> _TASK DESCRIPTION_:
Set down, exactly and with nothing added, the lines running from the one that holds "left shoulder: (446, 468)" to the final line of the records. Pictures stay out of the copy.

:: EXERCISE INPUT

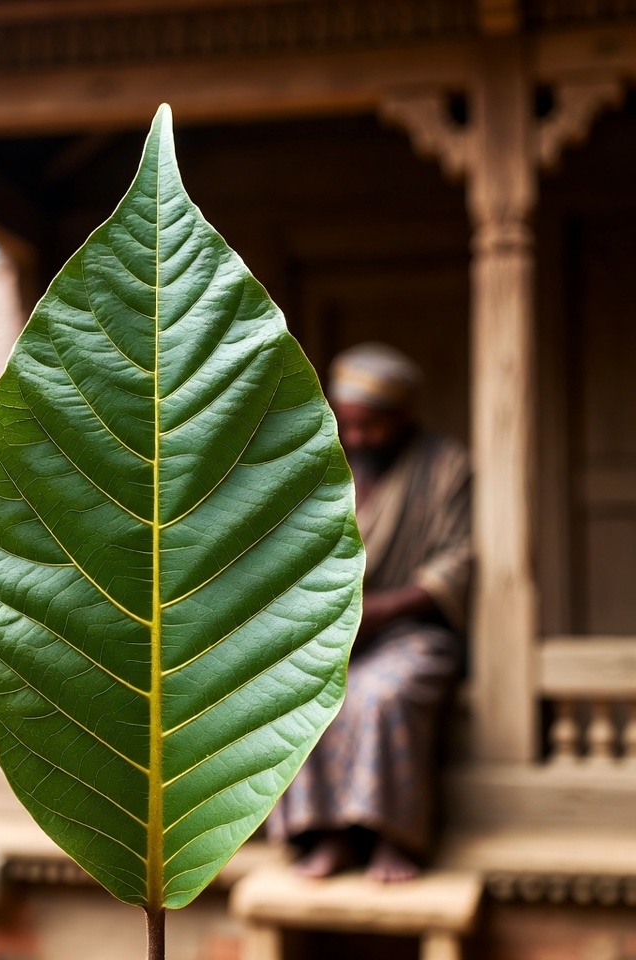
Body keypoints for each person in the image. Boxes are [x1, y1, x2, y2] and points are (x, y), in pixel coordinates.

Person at [268, 342, 472, 882]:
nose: (356, 438)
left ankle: (393, 840)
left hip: (408, 633)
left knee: (380, 694)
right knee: (298, 687)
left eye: (372, 427)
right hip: (331, 631)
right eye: (348, 425)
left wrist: (373, 615)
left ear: (404, 416)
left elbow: (456, 563)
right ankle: (329, 836)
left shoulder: (446, 468)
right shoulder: (319, 465)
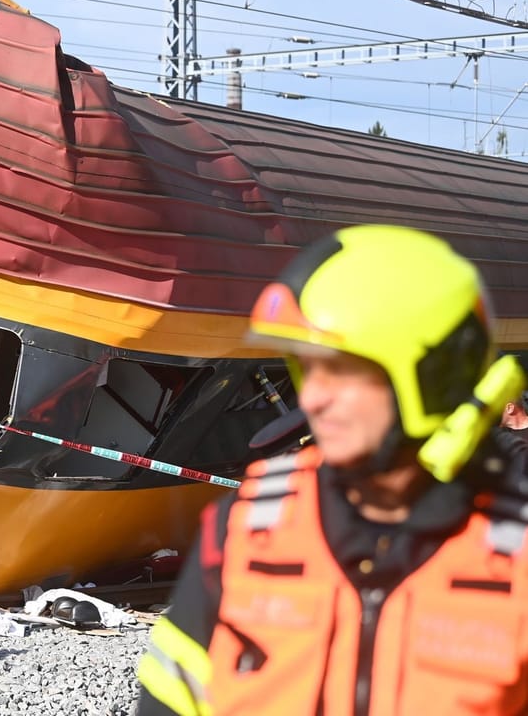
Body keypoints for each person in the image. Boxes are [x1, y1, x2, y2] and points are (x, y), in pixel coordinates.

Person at [136, 224, 528, 715]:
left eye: (341, 370)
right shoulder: (245, 531)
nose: (314, 399)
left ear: (433, 375)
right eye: (307, 369)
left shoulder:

::::

> _RESULT FOR THIS EXERCISE_:
left shoulder: (446, 468)
right shoulder: (319, 465)
Body keypoints for each person in the image. Boxes are [x1, y1, x2, y2] and points are (x, y), in pixel coordinates.

Person at [136, 224, 528, 715]:
left eye: (341, 370)
right shoulder: (245, 531)
nose: (314, 399)
left ear: (433, 375)
right eye: (307, 369)
left shoulder:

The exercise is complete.